GIVEN TASK A
Print the stretch from "As reported last month, the" through "about the firing." in the article about the former Atlanta fire chief's lawsuit, word for word.

Written By Billy Hallowell

Atlanta’s former fire chief who was terminated after he self-published a book that included his faith-based opposition to homosexuality has filed a lawsuit against the city in federal court. This act follows a complaint that his attorneys filed last month with the Equal Employment Opportunity Commission, citing unlawful discrimination.

Kelvin Cochran, who is being represented by the Alliance Defending Freedom, a conservative legal firm, believes that he was fired because of his Christian faith, arguing in the complaint that his freedom of religion was violated in the dismissal process.

“To actually lose my childhood-dream-come-true profession – where all of my expectations have been greatly exceeded – because of my faith is staggering,” Cochran said in a statement following the filing on Wednesday. “The very faith that led me to pursue my career has been used to take it from me. All Americans are guaranteed the freedom to hold to their beliefs without the consequences that I have experienced.”

The Alliance Defending Freedom is working with Jonathan Crumly and Garland Hunt, two allied local attorneys in the case, which was filed U.S. District Court for the Northern District of Georgia, Atlanta Division, according to a press release.

“This civil rights lawsuit is not only about restoring Kelvin Cochran’s constitutional freedoms, but the freedom of all Americans to live without fear of being fired because of their beliefs and thoughts,” David Cortman, senior counsel for Alliance Defending Freedom, told TheBlaze. “It’s ironic that some claim Chief Cochran was fired in the name of ‘diversity’ for having different beliefs than the city. That sounds more like compelled conformity and thought policing.”

As reported last month, the legal firm filed an official complaint with the U.S. Equal Employment Opportunity Commission on behalf of Cochran in January, alleging that he was discriminated against when Atlanta Mayor Kasim Reed fired him. The newly filed lawsuit ups the ante on the situation, though, solidifying a formal legal complaint about the firing.

Cochran’s dismissal in early January followed controversy over “Who Told You That You Are Naked?” a book that he self-published in which he called homosexuality “sexual perversion” and compared it to “bestiality,” among other critiques. Activists reacted swiftly to the text, sparking involvement from the mayor’s office.

GIVEN TASK B
Return each line in the entries below that contains the word "common".

Data entries
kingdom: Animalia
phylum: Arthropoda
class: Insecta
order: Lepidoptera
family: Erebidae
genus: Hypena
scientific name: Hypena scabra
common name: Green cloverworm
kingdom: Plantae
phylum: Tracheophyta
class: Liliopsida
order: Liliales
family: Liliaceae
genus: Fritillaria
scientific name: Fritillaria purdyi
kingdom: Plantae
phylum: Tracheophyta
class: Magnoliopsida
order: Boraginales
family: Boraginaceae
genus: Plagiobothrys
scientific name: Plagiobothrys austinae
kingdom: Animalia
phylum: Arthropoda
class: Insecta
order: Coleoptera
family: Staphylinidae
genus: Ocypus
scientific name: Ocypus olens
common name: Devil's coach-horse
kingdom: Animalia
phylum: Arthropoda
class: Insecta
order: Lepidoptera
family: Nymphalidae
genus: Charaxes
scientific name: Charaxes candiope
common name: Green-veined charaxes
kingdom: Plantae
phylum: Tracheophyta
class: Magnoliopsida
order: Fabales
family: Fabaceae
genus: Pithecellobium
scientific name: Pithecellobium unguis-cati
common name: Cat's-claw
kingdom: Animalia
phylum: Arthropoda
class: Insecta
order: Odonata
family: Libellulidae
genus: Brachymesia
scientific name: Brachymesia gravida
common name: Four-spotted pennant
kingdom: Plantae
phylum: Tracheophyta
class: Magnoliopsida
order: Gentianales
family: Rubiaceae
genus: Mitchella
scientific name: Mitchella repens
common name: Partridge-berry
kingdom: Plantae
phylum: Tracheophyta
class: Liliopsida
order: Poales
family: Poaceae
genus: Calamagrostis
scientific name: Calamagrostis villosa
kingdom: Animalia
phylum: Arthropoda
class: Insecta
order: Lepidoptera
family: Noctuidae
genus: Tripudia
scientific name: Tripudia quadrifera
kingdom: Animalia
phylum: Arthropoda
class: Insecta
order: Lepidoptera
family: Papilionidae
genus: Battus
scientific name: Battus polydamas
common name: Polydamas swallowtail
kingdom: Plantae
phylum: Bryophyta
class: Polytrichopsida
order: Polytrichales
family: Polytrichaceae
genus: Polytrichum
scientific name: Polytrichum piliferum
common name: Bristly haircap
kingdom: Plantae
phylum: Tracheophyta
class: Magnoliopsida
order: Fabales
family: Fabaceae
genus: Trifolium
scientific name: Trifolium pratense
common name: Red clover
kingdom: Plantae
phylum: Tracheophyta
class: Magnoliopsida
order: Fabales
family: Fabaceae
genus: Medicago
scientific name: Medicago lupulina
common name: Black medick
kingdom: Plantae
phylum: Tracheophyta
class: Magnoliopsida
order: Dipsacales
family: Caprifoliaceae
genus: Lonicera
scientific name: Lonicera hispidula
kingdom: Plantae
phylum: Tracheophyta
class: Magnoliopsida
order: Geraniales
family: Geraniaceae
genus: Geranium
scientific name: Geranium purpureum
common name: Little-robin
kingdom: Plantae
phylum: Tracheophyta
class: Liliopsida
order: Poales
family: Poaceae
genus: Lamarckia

REPLY A
As reported last month, the legal firm filed an official complaint with the U.S. Equal Employment Opportunity Commission on behalf of Cochran in January, alleging that he was discriminated against when Atlanta Mayor Kasim Reed fired him. The newly filed lawsuit ups the ante on the situation, though, solidifying a formal legal complaint about the firing.

REPLY B
common name: Green cloverworm
common name: Devil's coach-horse
common name: Green-veined charaxes
common name: Cat's-claw
common name: Four-spotted pennant
common name: Partridge-berry
common name: Polydamas swallowtail
common name: Bristly haircap
common name: Red clover
common name: Black medick
common name: Little-robin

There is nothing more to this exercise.